TAREFA A:
Responda, com base no texto sobre a reforma política:
(i) Quantos partidos têm representação na Câmara dos Deputados?
(ii) Em que período atuou a Comissão Afonso Arinos?
(iii) Desde que ano a opinião pública preferiu se manifestar na avenida?
TAREFA B: Substitua "classe política" por "elite política" no texto sobre a reforma política e reescreva o trecho que começa em "Dou por inegável" e vai até "da nossa República.".

TEXTO PARA LEITURA:
• Não estará na hora de medidas que ajudem a construir um sistema político mais sério?
- O Estado de S. Paulo
Embora timidamente, a reforma política parece estar retornando à agenda nacional. A questão de fundo permanece: não é a sociedade que diz aos congressistas como quer ser representada, eles é que dizem a ela como pretendem seguir se autorrepresentando. Ainda assim – ou exatamente por isso –, penso que seria útil a cidadania saudar o reaparecimento da questão enviando um breve exercício aos excelentíssimos senhores deputados e senadores.
Dou por inegável que a atual classe política rebaixou a vida partidária brasileira a um nível sem precedentes, mesmo pelos sabidamente frouxos padrões da nossa República.
Considere-se, por exemplo, a proliferação de siglas, que se acelerou na última eleição e parece fadada a fugir ao controle nas próximas. No momento, salvo melhor juízo, há 26 partidos representados na Câmara dos Deputados, 32 registrados no Tribunal Superior Eleitoral (TSE) e outros 30, segundo consta, na fila, esperando por registro. Numa primeira aproximação, o número de siglas pode ser examinado sob duas diferentes perspectivas.
A teoria da representação proporcional recomenda um amplo pluralismo, pois se baseia no pressuposto de que as agremiações existem para dar voz a ideologias ou a interesses consistentes e preexistentes na sociedade. Além de antidemocrático, restringir-lhes o número seria disfuncional para o sistema político, pois implicaria alijar do Parlamento correntes de ideias e grupos importantes, dificultando, em vez de facilitar, o manejo dos conflitos que lavram continuamente na sociedade.
A segunda perspectiva não é necessariamente oposta à que venho de expor. Afirma que cada caso é um caso, podendo existir algum país onde as coisas se passem como foi mencionado, devendo-se, pois, aceitar a proliferação como um mal menor que a exclusão de interesses relevantes. Mas, como disse, cada caso é um caso.
No Brasil, decorridas três décadas do restabelecimento do regime civil, é forçoso reconhecer que o pluralismo partidário se transformou de fato na pilhéria prevista já ao tempo da Comissão Afonso Arinos, em 1985-1986, à qual coube a tarefa de elaborar um anteprojeto de Constituição. Neste ano da graça de 2016, todas ou quase todas as 32 siglas registradas se declaram de centro-esquerda; duas dúzias, pelo menos, são rechaçadas com o cabível sarcasmo pela maioria do eleitorado, que nelas não discerne um vestígio sequer de seriedade. Não foi por acaso que, desde 2013, a opinião pública optou por se manifestar na avenida; declarou que a praça é do povo como o céu é do condor. Engajando-se numa memorável onda de protestos, manteve todos os partidos a uma asséptica distância.
Esta é, pois, a situação: o Brasil chegou ao século 21 com um sistema político institucionalmente razoável, extremamente generoso, direi mesmo permissivo, no tocante à abrangência do sufrágio e às facilidades para a criação de partidos, mas deficiente, para não dizer fraudado e fraudulento, noutros aspectos cruciais do regime político que denominamos democracia representativa.

DADOS FORNECIDOS:

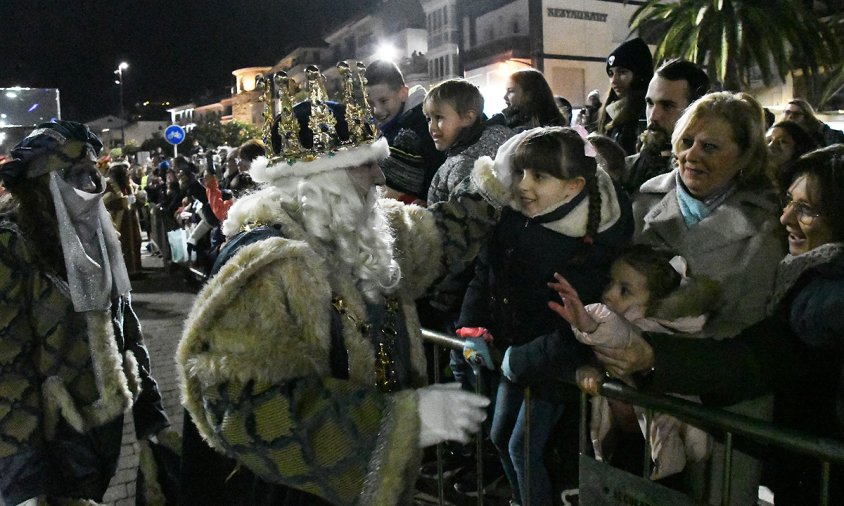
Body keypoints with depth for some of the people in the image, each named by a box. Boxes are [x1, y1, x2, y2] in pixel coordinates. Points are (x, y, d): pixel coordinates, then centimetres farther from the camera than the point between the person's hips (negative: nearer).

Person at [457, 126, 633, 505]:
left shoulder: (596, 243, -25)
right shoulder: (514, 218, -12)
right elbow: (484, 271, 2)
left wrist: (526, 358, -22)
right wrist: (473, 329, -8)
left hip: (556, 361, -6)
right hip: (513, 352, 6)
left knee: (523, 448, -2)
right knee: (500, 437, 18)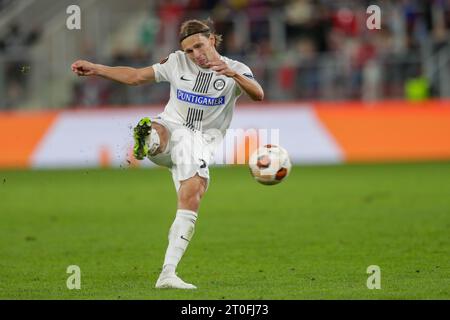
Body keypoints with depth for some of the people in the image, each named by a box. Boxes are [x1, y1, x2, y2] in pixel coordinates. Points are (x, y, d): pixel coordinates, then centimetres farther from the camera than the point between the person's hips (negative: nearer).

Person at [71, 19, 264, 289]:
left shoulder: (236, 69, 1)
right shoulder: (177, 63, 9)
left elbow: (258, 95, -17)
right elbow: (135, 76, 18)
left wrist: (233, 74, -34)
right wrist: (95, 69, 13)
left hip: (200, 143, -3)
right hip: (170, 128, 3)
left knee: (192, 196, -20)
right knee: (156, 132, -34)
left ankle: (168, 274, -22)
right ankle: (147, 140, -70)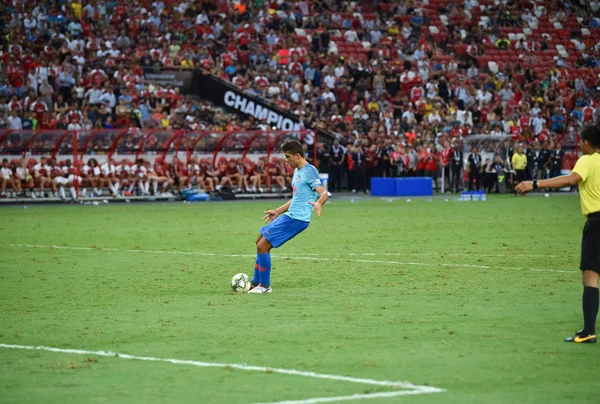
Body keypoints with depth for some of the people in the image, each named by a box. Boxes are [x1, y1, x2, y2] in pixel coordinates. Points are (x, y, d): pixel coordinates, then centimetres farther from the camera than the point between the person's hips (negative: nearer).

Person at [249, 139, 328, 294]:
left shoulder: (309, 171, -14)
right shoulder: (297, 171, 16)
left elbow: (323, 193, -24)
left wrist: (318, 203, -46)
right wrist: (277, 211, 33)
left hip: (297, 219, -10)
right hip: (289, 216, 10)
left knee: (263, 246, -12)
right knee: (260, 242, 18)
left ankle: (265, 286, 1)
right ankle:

RESPOSTA A:
(i) 26 partidos.
(ii) Em 1985-1986.
(iii) Desde 2013.

RESPOSTA B:
Dou por inegável que a atual elite política rebaixou a vida partidária brasileira a um nível sem precedentes, mesmo pelos sabidamente frouxos padrões da nossa República.